To keep your edges of your knitting smooth, if the pattern allows for it, slip the first stitch of every row. This means, if you are right handed, that you would transfer the first stitch from your left needle to your right needle without knitting or purling it, and then work the remainder of your row in whatever stitch or pattern as called for in your instructions.
What this in effect does is reduce the amount of yarn used at the end stitch, keeping your work a bit tighter and tidier. Newer knitters often have difficulty with tension in their knitting until they become comfortable enough to get a good smooth rhythm going while they work, and this can often be most apparent in the edges.

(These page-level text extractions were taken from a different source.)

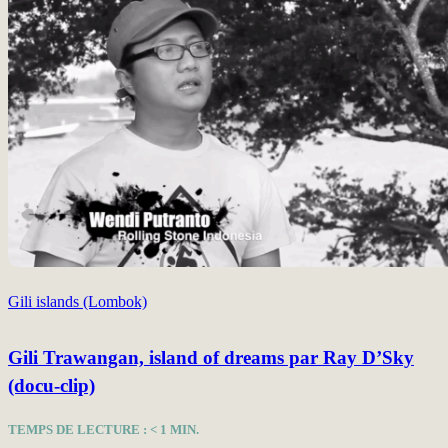
Gili islands (Lombok)
Gili Trawangan, island of dreams par Ray D’Sky
(docu-clip)
TEMPS DE LECTURE :
< 1
MIN.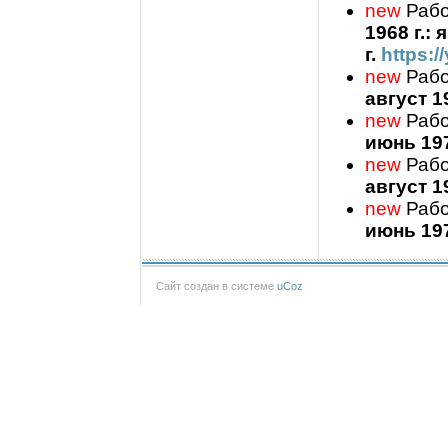
new
Рабо
1968 г.:
г.
https:
new
Рабо
август 1
new
Рабо
июнь 19
new
Рабо
август 1
new
Рабо
июнь 19
Сайт создан в системе
uCoz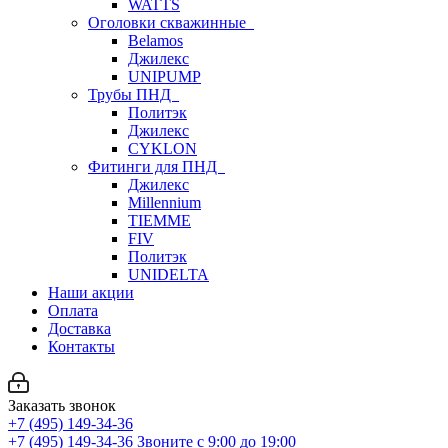
WATTS
Оголовки скважинные
Belamos
Джилекс
UNIPUMP
Трубы ПНД
Политэк
Джилекс
CYKLON
Фитинги для ПНД
Джилекс
Millennium
TIEMME
FIV
Политэк
UNIDELTA
Наши акции
Оплата
Доставка
Контакты
Заказать звонок
+7 (495) 149-34-36
+7 (495) 149-34-36
Звоните с 9:00 до 19:00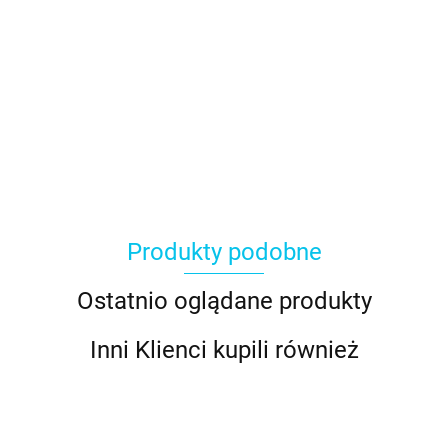
Produkty podobne
Ostatnio oglądane produkty
Inni Klienci kupili również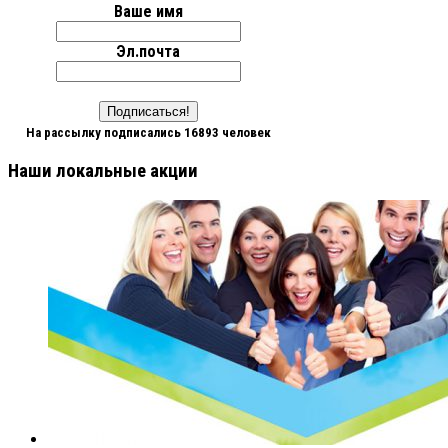
Ваше имя
Эл.почта
На рассылку подписались 16893 человек
Наши локальные акции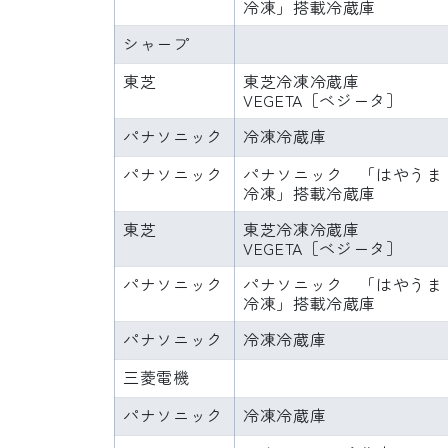
冷凍」搭載冷蔵庫
シャープ
東芝
東芝冷凍冷蔵庫
VEGETA［ベジータ］
パナソニック
冷凍冷蔵庫
パナソニック
パナソニック 「はやうま
冷凍」搭載冷蔵庫
東芝
東芝冷凍冷蔵庫
VEGETA［ベジータ］
パナソニック
パナソニック 「はやうま
冷凍」搭載冷蔵庫
パナソニック
冷凍冷蔵庫
三菱電機
パナソニック
冷凍冷蔵庫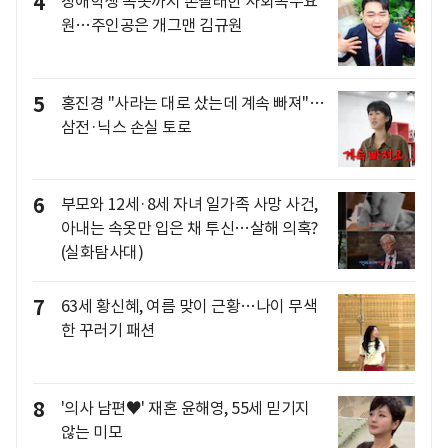
4
장애학생 속옷까지 손빨래한 사회복무요
원…주인공은 개그맨 김규원
5
홍진경 "사라는 대로 샀는데 계속 빠져"…
삼전·닉스 손실 토로
6
부모와 12세·8세 자녀 일가족 사망 사건,
아내는 속옷만 입은 채 투신…살해 의혹?
(실화탐사대)
7
63세 황신혜, 여름 맞이 근황…나이 무색
한 꾸러기 패션
8
'의사 남편♥' 재혼 윤해영, 55세 믿기지
않는 미모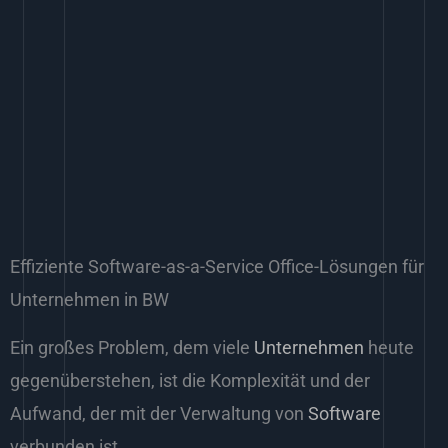
Effiziente Software-as-a-Service Office-Lösungen für
Unternehmen in BW
Ein großes Problem, dem viele
Unternehmen
heute
gegenüberstehen, ist die Komplexität und der
Aufwand, der mit der Verwaltung von
Software
verbunden ist.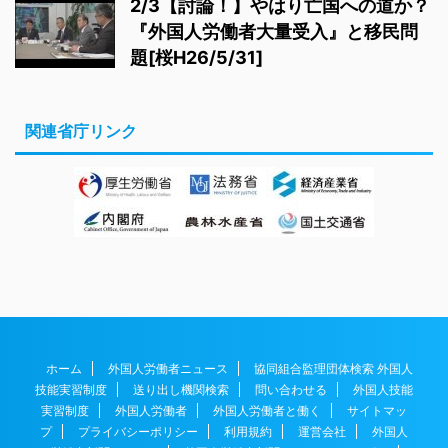
2/3【討論！】やはり亡国への道か？
『外国人労働者大量受入』と移民問
題[桜H26/5/31]
関連省庁リンク
ホーム
外国人労働者ニュース
協同組合監理団体検索 外国人
技能実習制度
送り出し機関検索
問い合わせる
外国人技能
実習制度
外国人労働者
外国人労働者と働く
サイトマッ
プ
プライバシーポリシー
利用規約
運営会社
外国人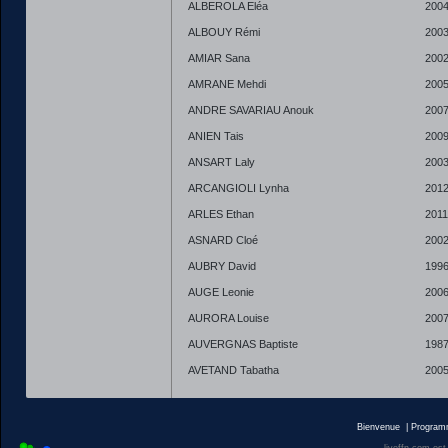
ALBEROLA Eléa
200
ALBOUY Rémi
200
AMIAR Sana
200
AMRANE Mehdi
200
ANDRE SAVARIAU Anouk
200
ANIEN Tais
200
ANSART Laly
200
ARCANGIOLI Lynha
201
ARLES Ethan
2011
ASNARD Cloé
200
AUBRY David
199
AUGE Leonie
200
AURORA Louise
200
AUVERGNAS Baptiste
198
AVETAND Tabatha
200
Bienvenue
|
Progra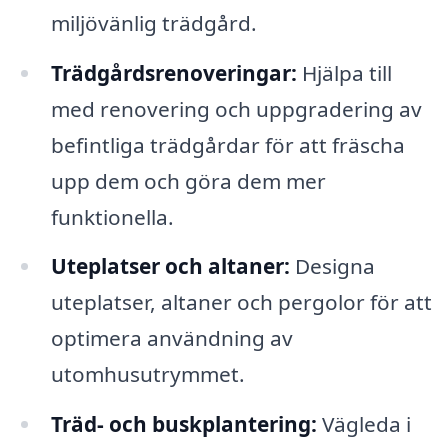
miljövänlig trädgård.
Trädgårdsrenoveringar:
Hjälpa till
med renovering och uppgradering av
befintliga trädgårdar för att fräscha
upp dem och göra dem mer
funktionella.
Uteplatser och altaner:
Designa
uteplatser, altaner och pergolor för att
optimera användning av
utomhusutrymmet.
Träd- och buskplantering:
Vägleda i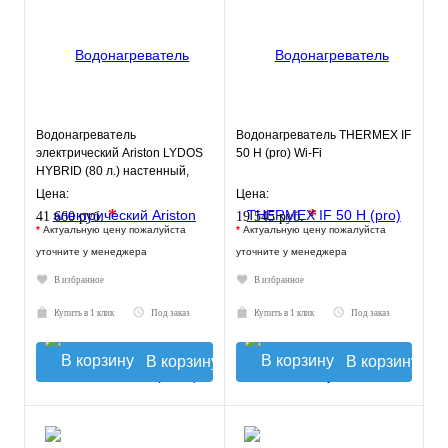
Водонагреватель
Водонагреватель THERMEX IF
электрический Ariston LYDOS
50 H (pro) Wi-Fi
HYBRID (80 л.) настенный,
ТЭН 1,2 кВт.
Цена:
Цена:
*
*
41 660 руб.
19 545 руб.
*
Актуальную цену пожалуйста
*
Актуальную цену пожалуйста
уточните у менеджера
уточните у менеджера
В избранное
В избранное
Купить в 1 клик
Под заказ
Купить в 1 клик
Под заказ
В корзину
В корзину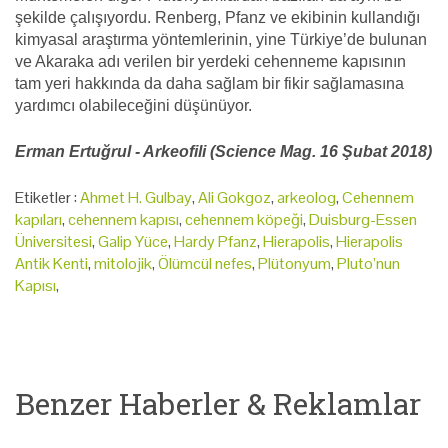
şekilde çalışıyordu. Renberg, Pfanz ve ekibinin kullandığı
kimyasal araştırma yöntemlerinin, yine Türkiye’de bulunan
ve Akaraka adı verilen bir yerdeki cehenneme kapısının
tam yeri hakkında da daha sağlam bir fikir sağlamasına
yardımcı olabileceğini düşünüyor.
Erman Ertuğrul - Arkeofili (Science Mag. 16 Şubat 2018)
Etiketler :
Ahmet H. Gulbay
,
Ali Gokgoz
,
arkeolog
,
Cehennem
kapıları
,
cehennem kapısı
,
cehennem köpeği
,
Duisburg-Essen
Üniversitesi
,
Galip Yüce
,
Hardy Pfanz
,
Hierapolis
,
Hierapolis
Antik Kenti
,
mitolojik
,
Ölümcül nefes
,
Plütonyum
,
Pluto’nun
Kapısı
,
Benzer Haberler & Reklamlar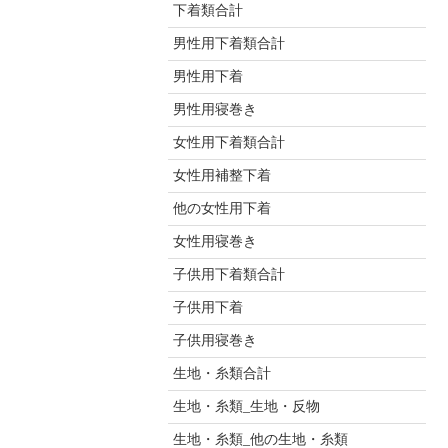
下着類合計
男性用下着類合計
男性用下着
男性用寝巻き
女性用下着類合計
女性用補整下着
他の女性用下着
女性用寝巻き
子供用下着類合計
子供用下着
子供用寝巻き
生地・糸類合計
生地・糸類_生地・反物
生地・糸類_他の生地・糸類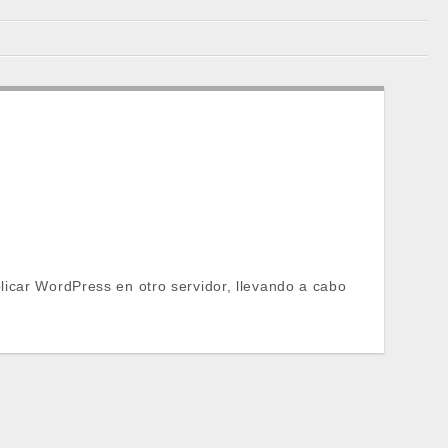
plicar WordPress en otro servidor, llevando a cabo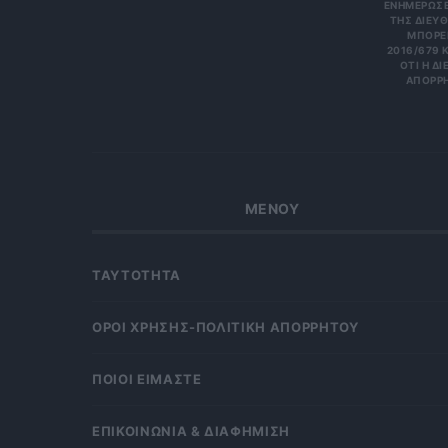
ΝΗΜΕΡΏΣΕΙΣ
Σ ΔΙΕΎΘΥ
ΡΕΊΤΕ 
6/679 ΚΑΙ
Η ΔΙΕΎΘ
ΡΗΤΑ Κ
ΜΕΝΟΥ
ΤΑΥΤΟΤΗΤΑ
OΡΟΙ ΧΡΗΣΗΣ-ΠΟΛΙΤΙΚΗ ΑΠΟΡΡΗΤΟΥ
ΠΟΙΟΙ ΕΙΜΑΣΤΕ
ΕΠΙΚΟΙΝΩΝΙΑ & ΔΙΑΦΗΜΙΣΗ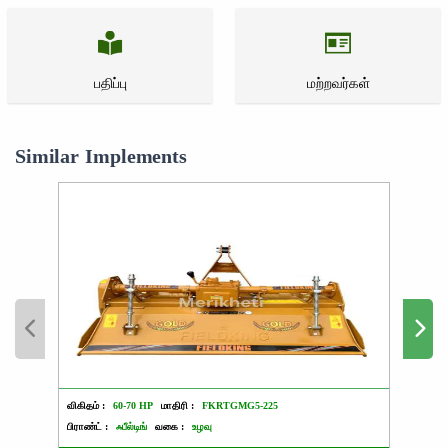
பதிப்பு
மற்றவர்கள்
Similar Implements
விகிதம் :
60-70 HP
மாதிரி :
FKRTGMG5-225
விகிதம்
பிராண்ட் :
ஃபீல்டிங்
வகை :
உழவு
பிராண்ட்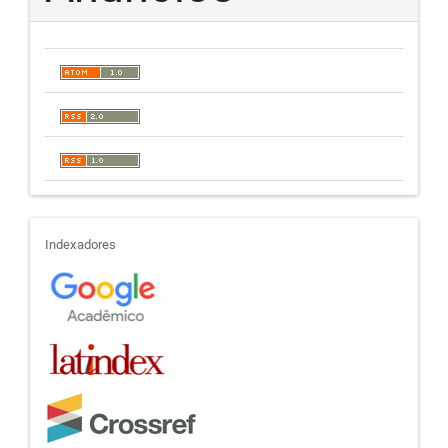
indexadores
Indexadores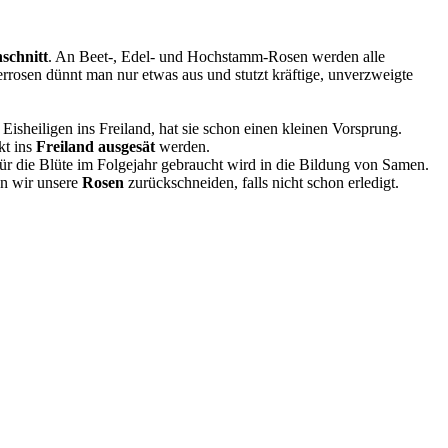
schnitt
. An Beet-, Edel- und Hochstamm-Rosen werden alle
errosen dünnt man nur etwas aus und stutzt kräftige, unverzweigte
isheiligen ins Freiland, hat sie schon einen kleinen Vorsprung.
kt ins
Freiland ausgesät
werden.
für die Blüte im Folgejahr gebraucht wird in die Bildung von Samen.
ten wir unsere
Rosen
zurückschneiden, falls nicht schon erledigt.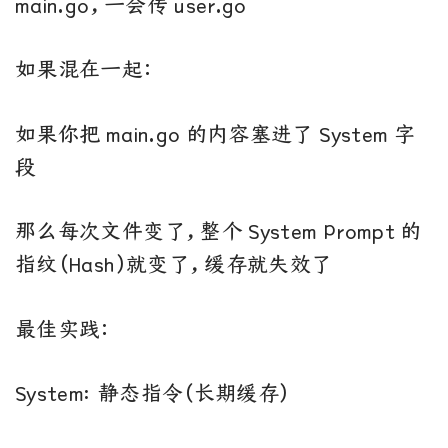
main.go，一会传 user.go
如果混在一起：
如果你把 main.go 的内容塞进了 System 字
段
那么每次文件变了，整个 System Prompt 的
指纹（Hash）就变了，缓存就失效了
最佳实践：
System: 静态指令（长期缓存）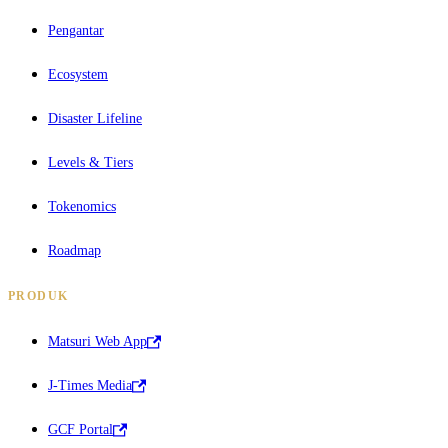
Pengantar
Ecosystem
Disaster Lifeline
Levels & Tiers
Tokenomics
Roadmap
PRODUK
Matsuri Web App
J-Times Media
GCF Portal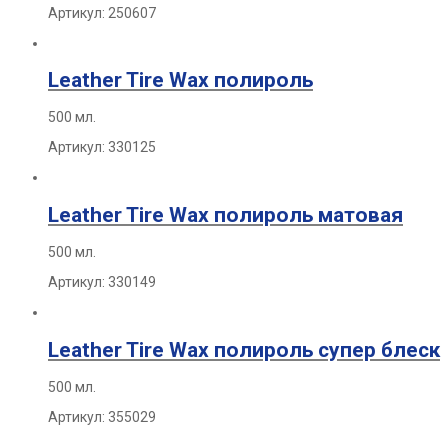
Артикул: 250607
Leather Tire Wax полироль
500 мл.
Артикул: 330125
Leather Tire Wax полироль матовая
500 мл.
Артикул: 330149
Leather Tire Wax полироль супер блеск
500 мл.
Артикул: 355029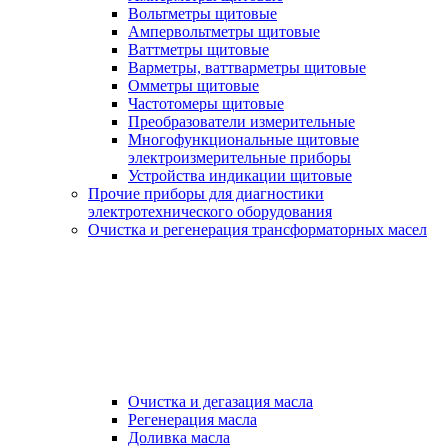
Вольтметры щитовые
Ампервольтметры щитовые
Ваттметры щитовые
Варметры, ваттварметры щитовые
Омметры щитовые
Частотомеры щитовые
Преобразователи измерительные
Многофункциональные щитовые
электроизмерительные приборы
Устройства индикации щитовые
Прочие приборы для диагностики
электротехнического оборудования
Очистка и регенерация трансформаторных масел
Очистка и дегазация масла
Регенерация масла
Доливка масла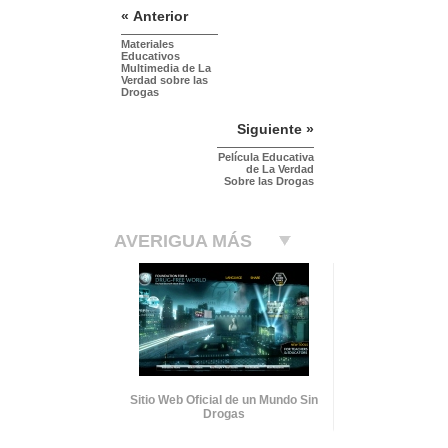
« Anterior
Materiales
Educativos
Multimedia de La
Verdad sobre las
Drogas
Siguiente »
Película Educativa
de La Verdad
Sobre las Drogas
AVERIGUA MÁS
Sitio Web Oficial de un Mundo Sin
Drogas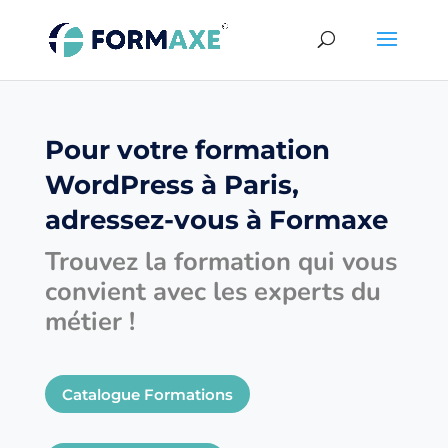
Pour votre formation
WordPress à Paris,
adressez-vous à Formaxe
Trouvez la formation qui vous
convient avec les experts du
métier !
Catalogue Formations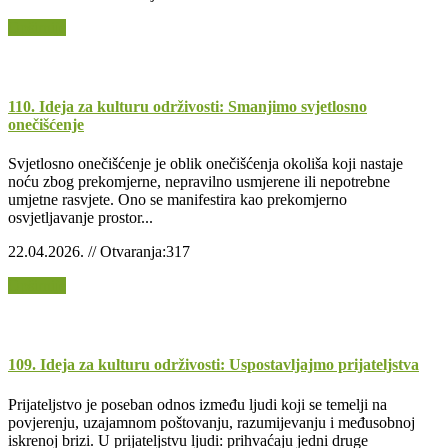
Opširnije
110. Ideja za kulturu održivosti: Smanjimo svjetlosno
onečišćenje
Svjetlosno onečišćenje je oblik onečišćenja okoliša koji nastaje
noću zbog prekomjerne, nepravilno usmjerene ili nepotrebne
umjetne rasvjete. Ono se manifestira kao prekomjerno
osvjetljavanje prostor...
22.04.2026. // Otvaranja:317
Opširnije
109. Ideja za kulturu održivosti: Uspostavljajmo prijateljstva
Prijateljstvo je poseban odnos između ljudi koji se temelji na
povjerenju, uzajamnom poštovanju, razumijevanju i međusobnoj
iskrenoj brizi. U prijateljstvu ljudi: prihvaćaju jedni druge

The other benefit to slipping that first stitch, particularly for newer knitters, is it can make it easier if you have to go back in later on and sew two edges together, since you will have clearly demarked rows to work with. To the right is a picture of garter stitch worked with a slipped stitch at the beginning of each row. On the other hand, more experienced knitters, whose work (and tension) has become more uniform, may prefer not to slip that first stitch. When assembling a garment, such as setting in the sleeve of a sweater, you will have a nice, tight and even “ladder” to work with when joining pieces with mattress stitch.
Having said all this, if you are working on something using a fuzzy novelty multicolor yarn, no one will ever know the difference if you do or don’t slip that first stitch. However, it’s not a bad habit to learn and store away in your “knitting muscle memory”.